• [Work request]: Once you have read the records, output them exactly.

• [Input records]:
━━━━━━
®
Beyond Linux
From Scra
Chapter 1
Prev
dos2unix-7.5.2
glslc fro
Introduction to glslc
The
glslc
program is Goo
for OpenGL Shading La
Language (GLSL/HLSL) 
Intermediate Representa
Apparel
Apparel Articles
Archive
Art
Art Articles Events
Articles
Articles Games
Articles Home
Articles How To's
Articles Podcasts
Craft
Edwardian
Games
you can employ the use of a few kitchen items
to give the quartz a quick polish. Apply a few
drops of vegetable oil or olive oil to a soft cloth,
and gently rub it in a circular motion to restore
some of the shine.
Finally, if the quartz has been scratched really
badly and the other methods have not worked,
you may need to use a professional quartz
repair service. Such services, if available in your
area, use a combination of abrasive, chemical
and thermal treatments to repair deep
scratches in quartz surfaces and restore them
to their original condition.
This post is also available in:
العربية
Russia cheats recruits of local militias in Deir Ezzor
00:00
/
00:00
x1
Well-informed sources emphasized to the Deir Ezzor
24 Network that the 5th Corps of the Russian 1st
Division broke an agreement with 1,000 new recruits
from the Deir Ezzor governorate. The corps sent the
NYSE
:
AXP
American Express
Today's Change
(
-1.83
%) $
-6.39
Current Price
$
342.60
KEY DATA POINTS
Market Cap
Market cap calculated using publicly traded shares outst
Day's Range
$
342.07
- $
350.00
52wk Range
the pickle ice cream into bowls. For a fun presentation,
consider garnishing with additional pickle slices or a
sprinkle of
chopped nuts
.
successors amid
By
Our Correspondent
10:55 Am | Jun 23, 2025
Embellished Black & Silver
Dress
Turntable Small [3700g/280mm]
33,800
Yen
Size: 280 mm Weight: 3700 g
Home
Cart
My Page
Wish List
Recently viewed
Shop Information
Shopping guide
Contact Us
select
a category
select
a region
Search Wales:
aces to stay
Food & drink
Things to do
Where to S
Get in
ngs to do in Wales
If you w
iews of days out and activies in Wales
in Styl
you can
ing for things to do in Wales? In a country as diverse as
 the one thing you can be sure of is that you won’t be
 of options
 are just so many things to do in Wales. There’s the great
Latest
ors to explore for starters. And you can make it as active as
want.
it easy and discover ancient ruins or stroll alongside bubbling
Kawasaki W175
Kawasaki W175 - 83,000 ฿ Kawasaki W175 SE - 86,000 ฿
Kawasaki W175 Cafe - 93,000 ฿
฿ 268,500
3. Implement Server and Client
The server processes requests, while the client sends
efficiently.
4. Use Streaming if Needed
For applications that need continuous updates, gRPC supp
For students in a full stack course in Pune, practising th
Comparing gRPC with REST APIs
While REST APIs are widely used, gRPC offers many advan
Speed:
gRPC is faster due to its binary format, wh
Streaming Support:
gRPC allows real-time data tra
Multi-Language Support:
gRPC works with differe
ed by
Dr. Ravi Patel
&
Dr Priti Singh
━━━━━━
• [Result for this task]:
®
Beyond Linux
From Scra
Chapter 1
Prev
dos2unix-7.5.2
glslc fro
Introduction to glslc
The
glslc
program is Goo
for OpenGL Shading La
Language (GLSL/HLSL) 
Intermediate Representa
Apparel
Apparel Articles
Archive
Art
Art Articles Events
Articles
Articles Games
Articles Home
Articles How To's
Articles Podcasts
Craft
Edwardian
Games
you can employ the use of a few kitchen items
to give the quartz a quick polish. Apply a few
drops of vegetable oil or olive oil to a soft cloth,
and gently rub it in a circular motion to restore
some of the shine.
Finally, if the quartz has been scratched really
badly and the other methods have not worked,
you may need to use a professional quartz
repair service. Such services, if available in your
area, use a combination of abrasive, chemical
and thermal treatments to repair deep
scratches in quartz surfaces and restore them
to their original condition.
This post is also available in:
العربية
Russia cheats recruits of local militias in Deir Ezzor
00:00
/
00:00
x1
Well-informed sources emphasized to the Deir Ezzor
24 Network that the 5th Corps of the Russian 1st
Division broke an agreement with 1,000 new recruits
from the Deir Ezzor governorate. The corps sent the
NYSE
:
AXP
American Express
Today's Change
(
-1.83
%) $
-6.39
Current Price
$
342.60
KEY DATA POINTS
Market Cap
Market cap calculated using publicly traded shares outst
Day's Range
$
342.07
- $
350.00
52wk Range
the pickle ice cream into bowls. For a fun presentation,
consider garnishing with additional pickle slices or a
sprinkle of
chopped nuts
.
successors amid
By
Our Correspondent
10:55 Am | Jun 23, 2025
Embellished Black & Silver
Dress
Turntable Small [3700g/280mm]
33,800
Yen
Size: 280 mm Weight: 3700 g
Home
Cart
My Page
Wish List
Recently viewed
Shop Information
Shopping guide
Contact Us
select
a category
select
a region
Search Wales:
aces to stay
Food & drink
Things to do
Where to S
Get in
ngs to do in Wales
If you w
iews of days out and activies in Wales
in Styl
you can
ing for things to do in Wales? In a country as diverse as
 the one thing you can be sure of is that you won’t be
 of options
 are just so many things to do in Wales. There’s the great
Latest
ors to explore for starters. And you can make it as active as
want.
it easy and discover ancient ruins or stroll alongside bubbling
Kawasaki W175
Kawasaki W175 - 83,000 ฿ Kawasaki W175 SE - 86,000 ฿
Kawasaki W175 Cafe - 93,000 ฿
฿ 268,500
3. Implement Server and Client
The server processes requests, while the client sends
efficiently.
4. Use Streaming if Needed
For applications that need continuous updates, gRPC supp
For students in a full stack course in Pune, practising th
Comparing gRPC with REST APIs
While REST APIs are widely used, gRPC offers many advan
Speed:
gRPC is faster due to its binary format, wh
Streaming Support:
gRPC allows real-time data tra
Multi-Language Support:
gRPC works with differe
ed by
Dr. Ravi Patel
&
Dr Priti Singh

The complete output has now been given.